**INFORMATION SHOWN:**

↓

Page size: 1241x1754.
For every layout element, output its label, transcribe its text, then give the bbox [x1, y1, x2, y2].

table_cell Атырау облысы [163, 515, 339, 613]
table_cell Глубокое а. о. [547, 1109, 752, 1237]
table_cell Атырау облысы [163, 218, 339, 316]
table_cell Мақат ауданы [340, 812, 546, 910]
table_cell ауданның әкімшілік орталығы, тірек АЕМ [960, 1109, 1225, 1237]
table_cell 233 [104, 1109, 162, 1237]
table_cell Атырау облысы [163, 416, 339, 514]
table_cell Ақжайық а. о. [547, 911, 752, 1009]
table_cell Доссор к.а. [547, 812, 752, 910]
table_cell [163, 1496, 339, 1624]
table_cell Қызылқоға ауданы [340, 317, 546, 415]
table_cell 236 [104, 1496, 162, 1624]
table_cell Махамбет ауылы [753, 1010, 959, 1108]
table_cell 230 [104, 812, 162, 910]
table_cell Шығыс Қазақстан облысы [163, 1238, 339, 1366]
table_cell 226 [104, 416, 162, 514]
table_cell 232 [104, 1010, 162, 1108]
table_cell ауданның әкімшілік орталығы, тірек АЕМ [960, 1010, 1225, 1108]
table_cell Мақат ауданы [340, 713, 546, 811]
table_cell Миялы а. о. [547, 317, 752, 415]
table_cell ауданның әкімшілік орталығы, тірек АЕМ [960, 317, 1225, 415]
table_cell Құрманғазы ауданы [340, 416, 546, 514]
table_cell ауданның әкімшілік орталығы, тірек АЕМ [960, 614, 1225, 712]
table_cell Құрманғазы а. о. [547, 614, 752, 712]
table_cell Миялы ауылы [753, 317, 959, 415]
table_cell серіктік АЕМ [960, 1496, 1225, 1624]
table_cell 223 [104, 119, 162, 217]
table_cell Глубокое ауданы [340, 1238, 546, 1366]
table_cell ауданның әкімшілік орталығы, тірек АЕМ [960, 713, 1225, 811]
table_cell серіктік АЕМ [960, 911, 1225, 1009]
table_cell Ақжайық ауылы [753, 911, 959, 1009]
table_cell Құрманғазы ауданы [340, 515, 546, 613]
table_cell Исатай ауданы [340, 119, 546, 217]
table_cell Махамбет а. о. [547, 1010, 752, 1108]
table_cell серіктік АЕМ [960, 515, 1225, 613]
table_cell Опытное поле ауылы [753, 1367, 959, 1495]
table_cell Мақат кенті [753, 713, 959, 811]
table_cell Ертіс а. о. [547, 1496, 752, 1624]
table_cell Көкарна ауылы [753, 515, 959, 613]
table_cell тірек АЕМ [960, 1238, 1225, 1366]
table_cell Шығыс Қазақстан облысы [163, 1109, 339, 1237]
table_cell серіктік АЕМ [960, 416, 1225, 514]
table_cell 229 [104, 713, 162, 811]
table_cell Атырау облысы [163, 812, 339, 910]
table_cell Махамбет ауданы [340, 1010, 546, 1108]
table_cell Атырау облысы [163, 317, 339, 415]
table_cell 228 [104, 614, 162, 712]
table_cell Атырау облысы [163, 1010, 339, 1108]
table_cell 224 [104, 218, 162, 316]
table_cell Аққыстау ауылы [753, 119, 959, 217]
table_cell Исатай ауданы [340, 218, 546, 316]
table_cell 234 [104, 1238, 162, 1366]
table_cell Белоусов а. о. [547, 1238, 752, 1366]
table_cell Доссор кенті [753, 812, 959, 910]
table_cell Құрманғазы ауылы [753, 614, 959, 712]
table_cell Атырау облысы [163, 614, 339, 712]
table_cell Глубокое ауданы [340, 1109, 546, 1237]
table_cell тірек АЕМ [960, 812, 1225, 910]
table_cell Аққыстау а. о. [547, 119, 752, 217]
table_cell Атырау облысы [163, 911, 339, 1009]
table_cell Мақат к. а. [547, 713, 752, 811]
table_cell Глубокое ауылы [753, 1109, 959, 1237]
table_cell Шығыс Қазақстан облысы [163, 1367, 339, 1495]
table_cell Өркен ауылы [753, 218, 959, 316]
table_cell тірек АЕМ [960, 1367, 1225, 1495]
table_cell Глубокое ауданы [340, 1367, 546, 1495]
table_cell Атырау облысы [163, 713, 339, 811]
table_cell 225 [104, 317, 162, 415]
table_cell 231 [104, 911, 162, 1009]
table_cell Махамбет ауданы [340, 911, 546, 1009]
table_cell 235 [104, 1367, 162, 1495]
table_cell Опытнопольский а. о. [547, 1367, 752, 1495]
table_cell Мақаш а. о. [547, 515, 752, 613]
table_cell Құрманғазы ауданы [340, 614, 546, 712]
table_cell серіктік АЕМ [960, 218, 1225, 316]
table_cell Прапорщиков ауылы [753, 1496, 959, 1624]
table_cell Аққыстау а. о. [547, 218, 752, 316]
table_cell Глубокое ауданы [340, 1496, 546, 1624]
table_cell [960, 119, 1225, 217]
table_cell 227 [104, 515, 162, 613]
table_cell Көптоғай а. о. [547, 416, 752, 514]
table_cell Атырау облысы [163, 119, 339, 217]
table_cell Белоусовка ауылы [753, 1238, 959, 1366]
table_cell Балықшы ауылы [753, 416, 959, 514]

↑

**TASK OBJECTIVE:** Set every line of the data down again, word for word.

**ANSWER BOX:**
Page size: 1241x1754.
For every layout element, output its label, transcribe its text, then give the bbox [x1, y1, x2, y2].

table_cell Атырау облысы [163, 515, 339, 613]
table_cell Глубокое а. о. [547, 1109, 752, 1237]
table_cell Атырау облысы [163, 218, 339, 316]
table_cell Мақат ауданы [340, 812, 546, 910]
table_cell ауданның әкімшілік орталығы, тірек АЕМ [960, 1109, 1225, 1237]
table_cell 233 [104, 1109, 162, 1237]
table_cell Атырау облысы [163, 416, 339, 514]
table_cell Ақжайық а. о. [547, 911, 752, 1009]
table_cell Доссор к.а. [547, 812, 752, 910]
table_cell [163, 1496, 339, 1624]
table_cell Қызылқоға ауданы [340, 317, 546, 415]
table_cell 236 [104, 1496, 162, 1624]
table_cell Махамбет ауылы [753, 1010, 959, 1108]
table_cell 230 [104, 812, 162, 910]
table_cell Шығыс Қазақстан облысы [163, 1238, 339, 1366]
table_cell 226 [104, 416, 162, 514]
table_cell 232 [104, 1010, 162, 1108]
table_cell ауданның әкімшілік орталығы, тірек АЕМ [960, 1010, 1225, 1108]
table_cell Мақат ауданы [340, 713, 546, 811]
table_cell Миялы а. о. [547, 317, 752, 415]
table_cell ауданның әкімшілік орталығы, тірек АЕМ [960, 317, 1225, 415]
table_cell Құрманғазы ауданы [340, 416, 546, 514]
table_cell ауданның әкімшілік орталығы, тірек АЕМ [960, 614, 1225, 712]
table_cell Құрманғазы а. о. [547, 614, 752, 712]
table_cell Миялы ауылы [753, 317, 959, 415]
table_cell серіктік АЕМ [960, 1496, 1225, 1624]
table_cell 223 [104, 119, 162, 217]
table_cell Глубокое ауданы [340, 1238, 546, 1366]
table_cell ауданның әкімшілік орталығы, тірек АЕМ [960, 713, 1225, 811]
table_cell серіктік АЕМ [960, 911, 1225, 1009]
table_cell Ақжайық ауылы [753, 911, 959, 1009]
table_cell Құрманғазы ауданы [340, 515, 546, 613]
table_cell Исатай ауданы [340, 119, 546, 217]
table_cell Махамбет а. о. [547, 1010, 752, 1108]
table_cell серіктік АЕМ [960, 515, 1225, 613]
table_cell Опытное поле ауылы [753, 1367, 959, 1495]
table_cell Мақат кенті [753, 713, 959, 811]
table_cell Ертіс а. о. [547, 1496, 752, 1624]
table_cell Көкарна ауылы [753, 515, 959, 613]
table_cell тірек АЕМ [960, 1238, 1225, 1366]
table_cell Шығыс Қазақстан облысы [163, 1109, 339, 1237]
table_cell серіктік АЕМ [960, 416, 1225, 514]
table_cell 229 [104, 713, 162, 811]
table_cell Атырау облысы [163, 812, 339, 910]
table_cell Махамбет ауданы [340, 1010, 546, 1108]
table_cell Атырау облысы [163, 317, 339, 415]
table_cell 228 [104, 614, 162, 712]
table_cell Атырау облысы [163, 1010, 339, 1108]
table_cell 224 [104, 218, 162, 316]
table_cell Аққыстау ауылы [753, 119, 959, 217]
table_cell Исатай ауданы [340, 218, 546, 316]
table_cell 234 [104, 1238, 162, 1366]
table_cell Белоусов а. о. [547, 1238, 752, 1366]
table_cell Доссор кенті [753, 812, 959, 910]
table_cell Құрманғазы ауылы [753, 614, 959, 712]
table_cell Атырау облысы [163, 614, 339, 712]
table_cell Глубокое ауданы [340, 1109, 546, 1237]
table_cell тірек АЕМ [960, 812, 1225, 910]
table_cell Аққыстау а. о. [547, 119, 752, 217]
table_cell Атырау облысы [163, 911, 339, 1009]
table_cell Мақат к. а. [547, 713, 752, 811]
table_cell Глубокое ауылы [753, 1109, 959, 1237]
table_cell Шығыс Қазақстан облысы [163, 1367, 339, 1495]
table_cell Өркен ауылы [753, 218, 959, 316]
table_cell тірек АЕМ [960, 1367, 1225, 1495]
table_cell Глубокое ауданы [340, 1367, 546, 1495]
table_cell Атырау облысы [163, 713, 339, 811]
table_cell 225 [104, 317, 162, 415]
table_cell 231 [104, 911, 162, 1009]
table_cell Махамбет ауданы [340, 911, 546, 1009]
table_cell 235 [104, 1367, 162, 1495]
table_cell Опытнопольский а. о. [547, 1367, 752, 1495]
table_cell Мақаш а. о. [547, 515, 752, 613]
table_cell Құрманғазы ауданы [340, 614, 546, 712]
table_cell серіктік АЕМ [960, 218, 1225, 316]
table_cell Прапорщиков ауылы [753, 1496, 959, 1624]
table_cell Аққыстау а. о. [547, 218, 752, 316]
table_cell Глубокое ауданы [340, 1496, 546, 1624]
table_cell [960, 119, 1225, 217]
table_cell 227 [104, 515, 162, 613]
table_cell Көптоғай а. о. [547, 416, 752, 514]
table_cell Атырау облысы [163, 119, 339, 217]
table_cell Белоусовка ауылы [753, 1238, 959, 1366]
table_cell Балықшы ауылы [753, 416, 959, 514]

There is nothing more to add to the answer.